To set up an optimized index in a Relativity workspace follow these steps:
1. Create a saved search for files between 0 and 30 MB.
2. Display only the extracted text field.
3. Under Indexing & Analytics . . . Structured Analytics, create a new structured analytics set. Enter a name and set prefix, select the saved search, and run a repeated content operation. Keep the default settings in the 'Repeated Content Identification' section, except for the setting for 'Minimum Number of Occurrences'. Enter a value equal to 0.5% of the documents in the saved search. So here we'll look for segments of between 10-100 words on 4 lines or less, 16 lines from the bottom, which appear more than 7 times. (.005 times 1446). [A different approach should be followed for a saved search of more than 100,000 documents.]
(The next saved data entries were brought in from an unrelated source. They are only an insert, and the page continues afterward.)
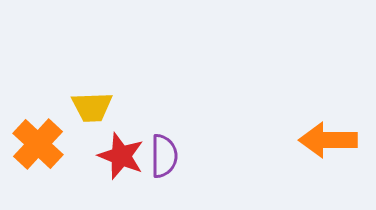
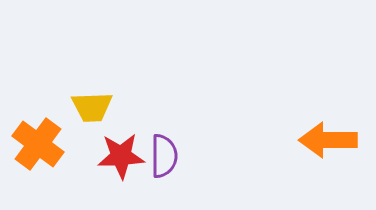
orange cross: rotated 6 degrees counterclockwise
red star: rotated 24 degrees counterclockwise
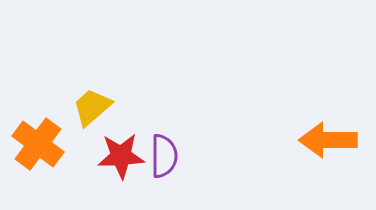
yellow trapezoid: rotated 141 degrees clockwise
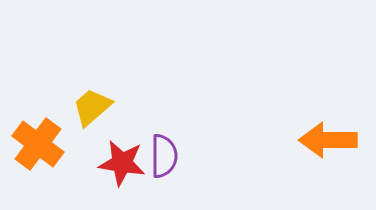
red star: moved 1 px right, 7 px down; rotated 12 degrees clockwise
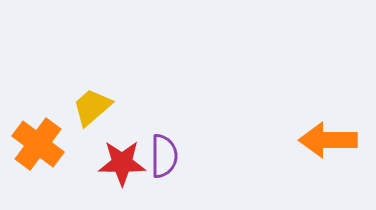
red star: rotated 9 degrees counterclockwise
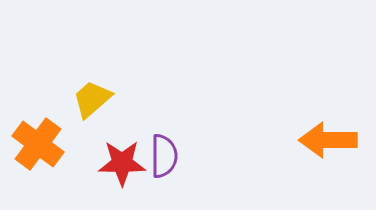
yellow trapezoid: moved 8 px up
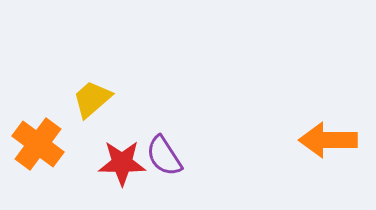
purple semicircle: rotated 147 degrees clockwise
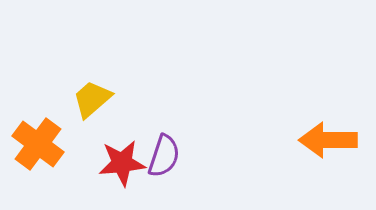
purple semicircle: rotated 129 degrees counterclockwise
red star: rotated 6 degrees counterclockwise
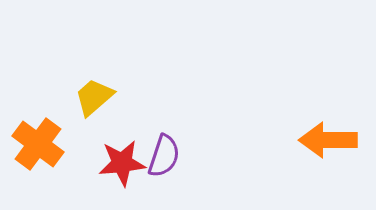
yellow trapezoid: moved 2 px right, 2 px up
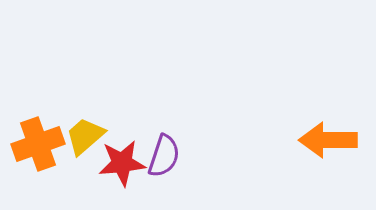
yellow trapezoid: moved 9 px left, 39 px down
orange cross: rotated 33 degrees clockwise
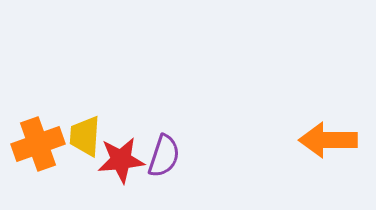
yellow trapezoid: rotated 45 degrees counterclockwise
red star: moved 1 px left, 3 px up
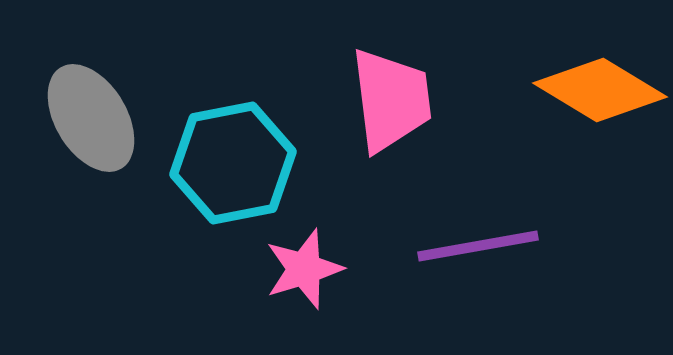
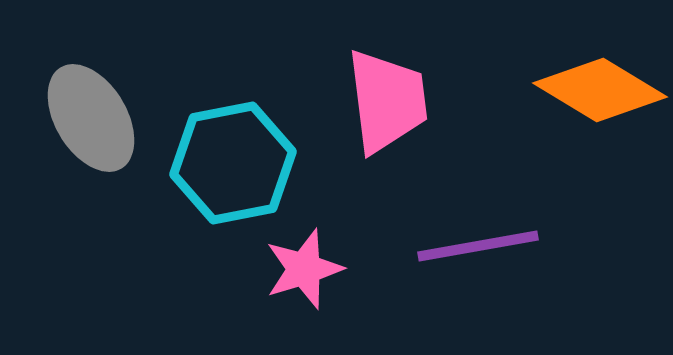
pink trapezoid: moved 4 px left, 1 px down
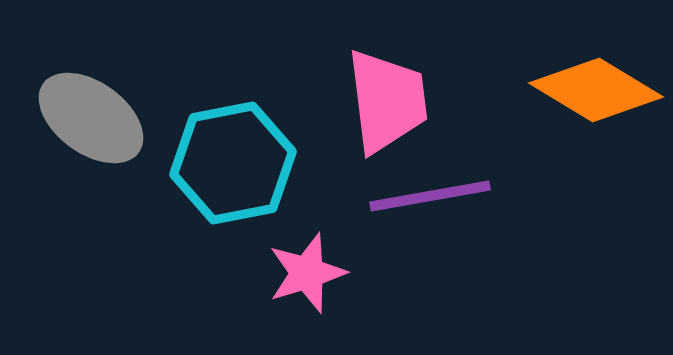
orange diamond: moved 4 px left
gray ellipse: rotated 23 degrees counterclockwise
purple line: moved 48 px left, 50 px up
pink star: moved 3 px right, 4 px down
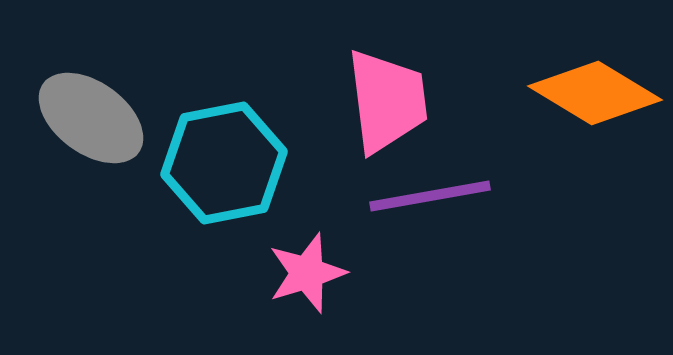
orange diamond: moved 1 px left, 3 px down
cyan hexagon: moved 9 px left
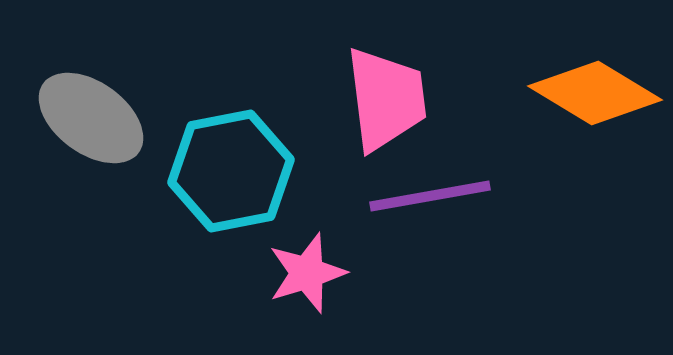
pink trapezoid: moved 1 px left, 2 px up
cyan hexagon: moved 7 px right, 8 px down
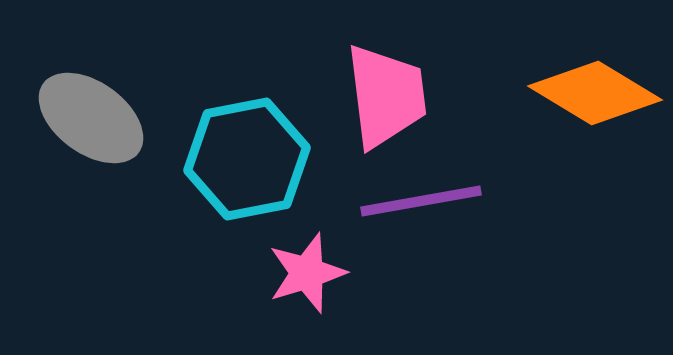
pink trapezoid: moved 3 px up
cyan hexagon: moved 16 px right, 12 px up
purple line: moved 9 px left, 5 px down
4. Click 'Run Structured Analytics' in the console. Make the appropriate selection if you are supplementing the search with new documents.
5. View the results of the repeated content operation.
6. Make note of the resulting text blocks which contain boilerplate language or non-authored content.
7. Go to Indexing & Analytics . . . Analytics Indexes, and create a new index. Use the saved search as both the training set and the searchable set.
8. Optimize the training set (to take out documents with only numbers, bad OCR etc.), remove English signatures and footers, and enable the email header filter.
9. Add selected repeated content filters to the index.
10. Finally click Populate Index: Full on the console, to populate and build the index.